F.A.R.'s latest and greatest is a call for brainstorming sessions with members of STREB who are doing a one-week residency here and from whom F.A.R. has commissioned a project called STREB: BRAVE. BRAVE, "an in-depth exploration of the circle and perpetual motion," is a collaborative effort among choreographer Elizabeth Streb, composer David Van Tieghem, the MIT Media Lab, and projection designer Aaron Henderson that's supposed to incorporate visuals set off by the action of dancers and equipment on stage. For a taste of what STREB's done in the past, take a look at www.youtube.com/watch?v=HgYW6D5IyR0. From its latest geek-speak e-mail, F.A.R.'s looking for possible local BRAVE spin-off projects.
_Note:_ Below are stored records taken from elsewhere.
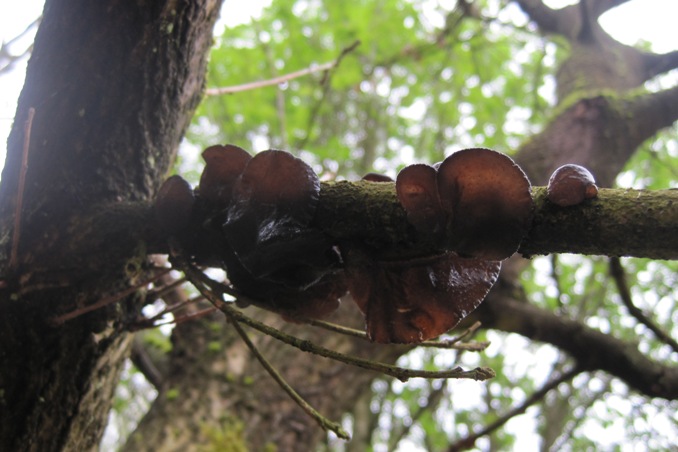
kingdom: Fungi
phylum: Basidiomycota
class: Agaricomycetes
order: Auriculariales
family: Auriculariaceae
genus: Exidia
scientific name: Exidia glandulosa
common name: ege-bævretop
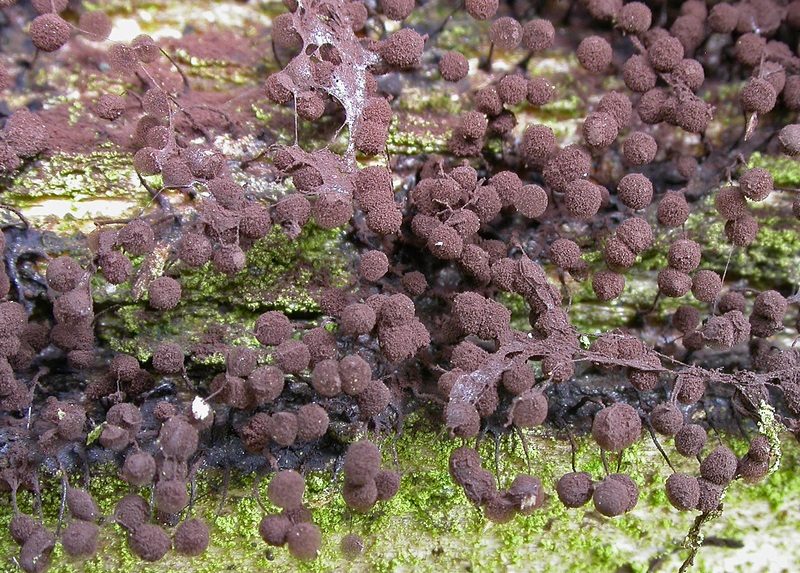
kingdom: Protozoa
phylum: Mycetozoa
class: Myxomycetes
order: Stemonitidales
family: Stemonitidaceae
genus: Comatricha
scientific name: Comatricha nigra
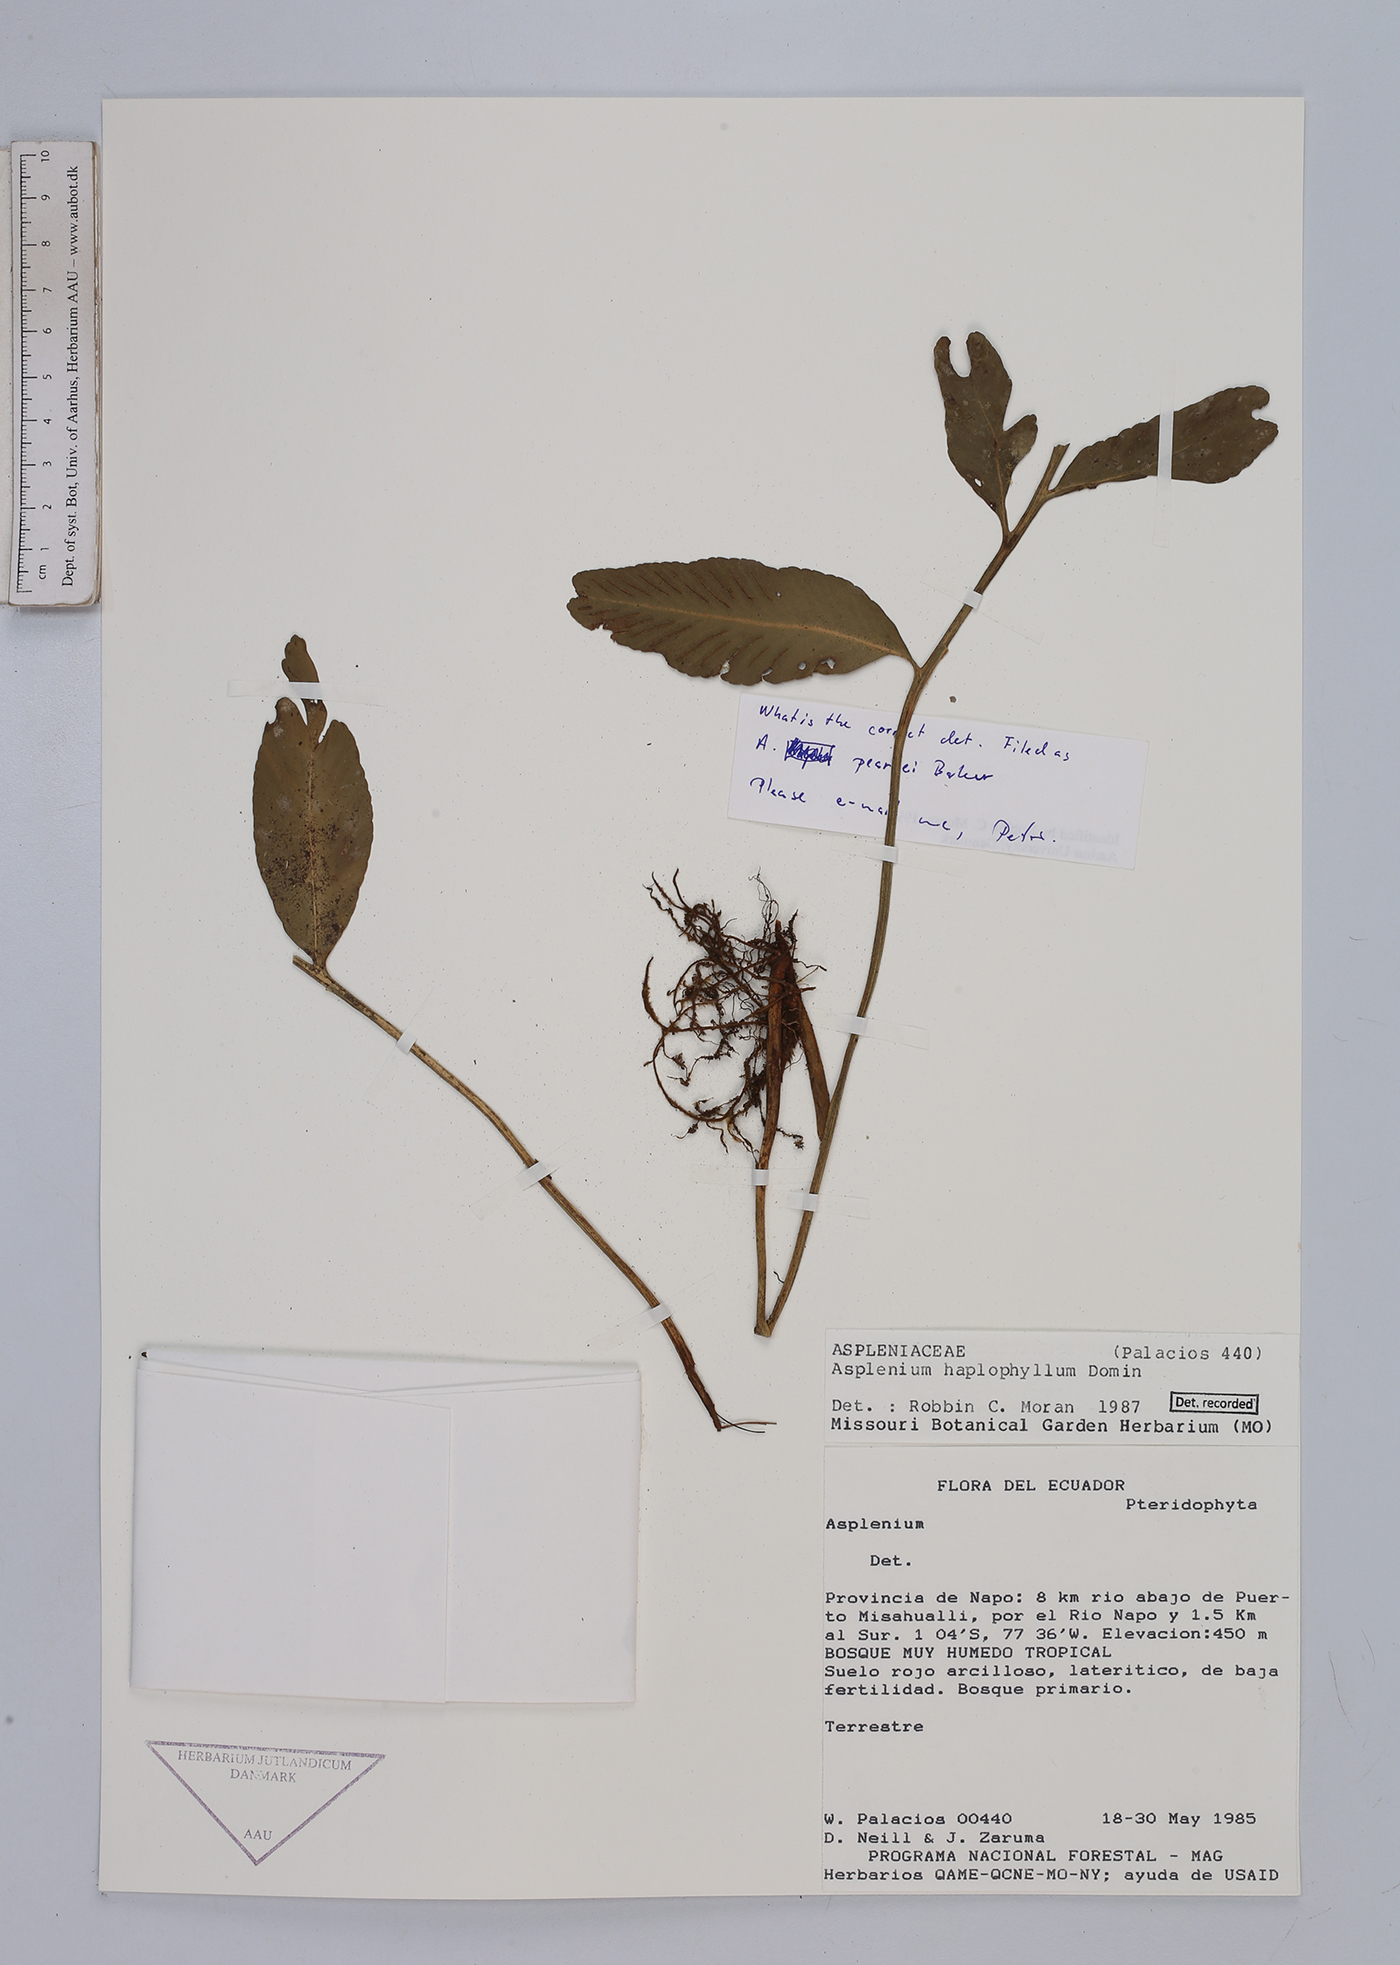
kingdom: Plantae
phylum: Tracheophyta
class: Polypodiopsida
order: Polypodiales
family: Aspleniaceae
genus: Asplenium
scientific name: Asplenium
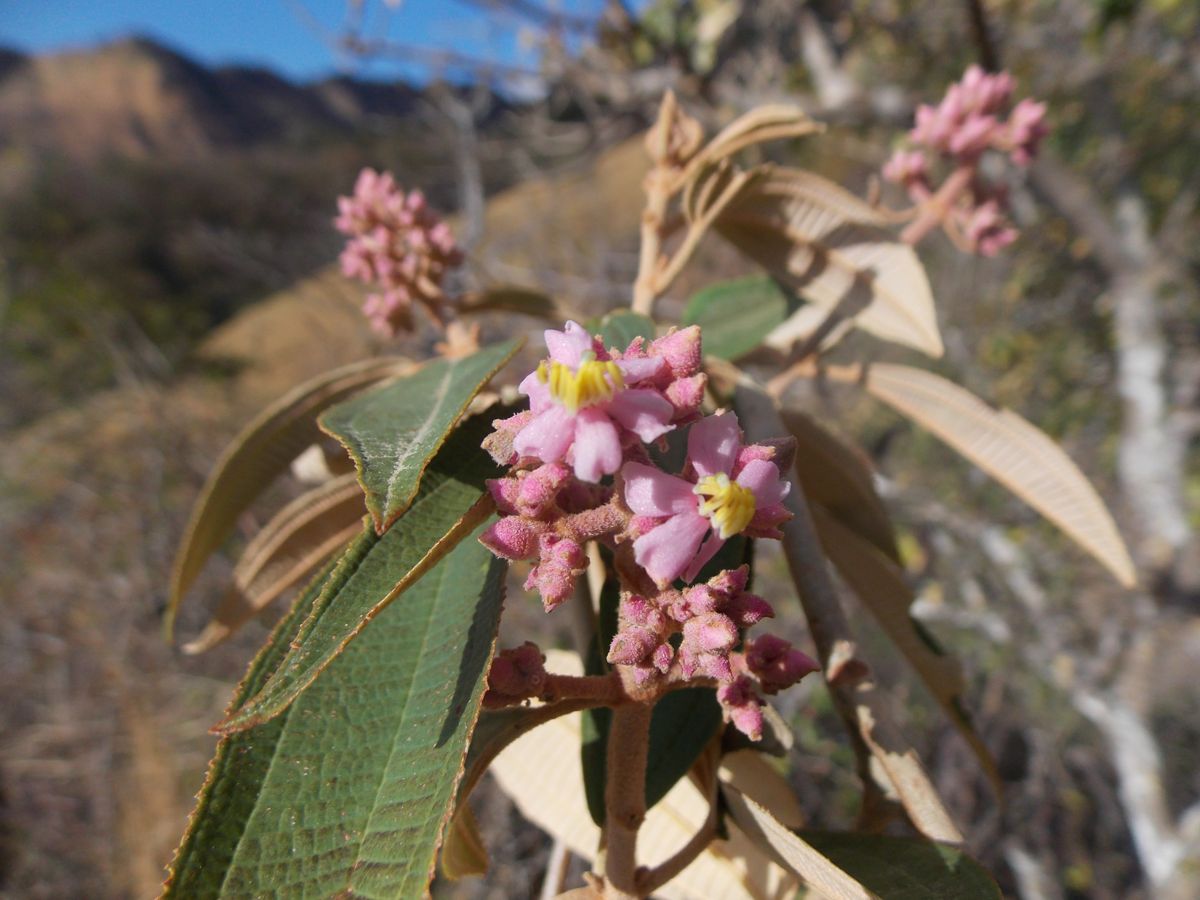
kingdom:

It's hard not to wonder whether Diane Halle was aware of what eventually would be done with her money at the time she pledged it to F.A.R. Doubtful, because it's obvious that even F.A.R. didn't know what it was going to do with the money. Yes, our community can benefit from the importation of lecturers in a variety of disciplines and, for a chosen few in the Phoenix arts community, there may be an opportunity to connect with people working in other parts of the world (in the case of STREB: BRAVE, you're out of luck unless you're conversant in openframeworks, a library for coding audio-visual compositions in C++). But all this is a far cry from the original aim of the institute: being a bridge between the university and the community.
Ferguson and Knode say they're trying to elevate artistic research to the level afforded scientific research, which often ends up experimentally empty-handed. By casting elusive artistic "exploration" in terms of meat-and-potatoes scientific research, it's easy to suspect that both Crow and Ferguson hope to lure future F.A.R. program funders who will pony up bountiful bucks, betting that some idea sprouted by a F.A.R.-underwritten artist, writer, or scholar might lead to commercial application. This is exactly what has happened with ASU's Arts, Media and Engineering program, formerly known as the Institute for Studies in the Arts, which, unlike F.A.R., has its own faculty and brick-and-mortar facilities. Because of its rebirth in scientific- and humanitarian-flavored terms, A.M.E. has been awarded several notable National Science Foundation grants, as well as at least one from the National Endowment for the Arts.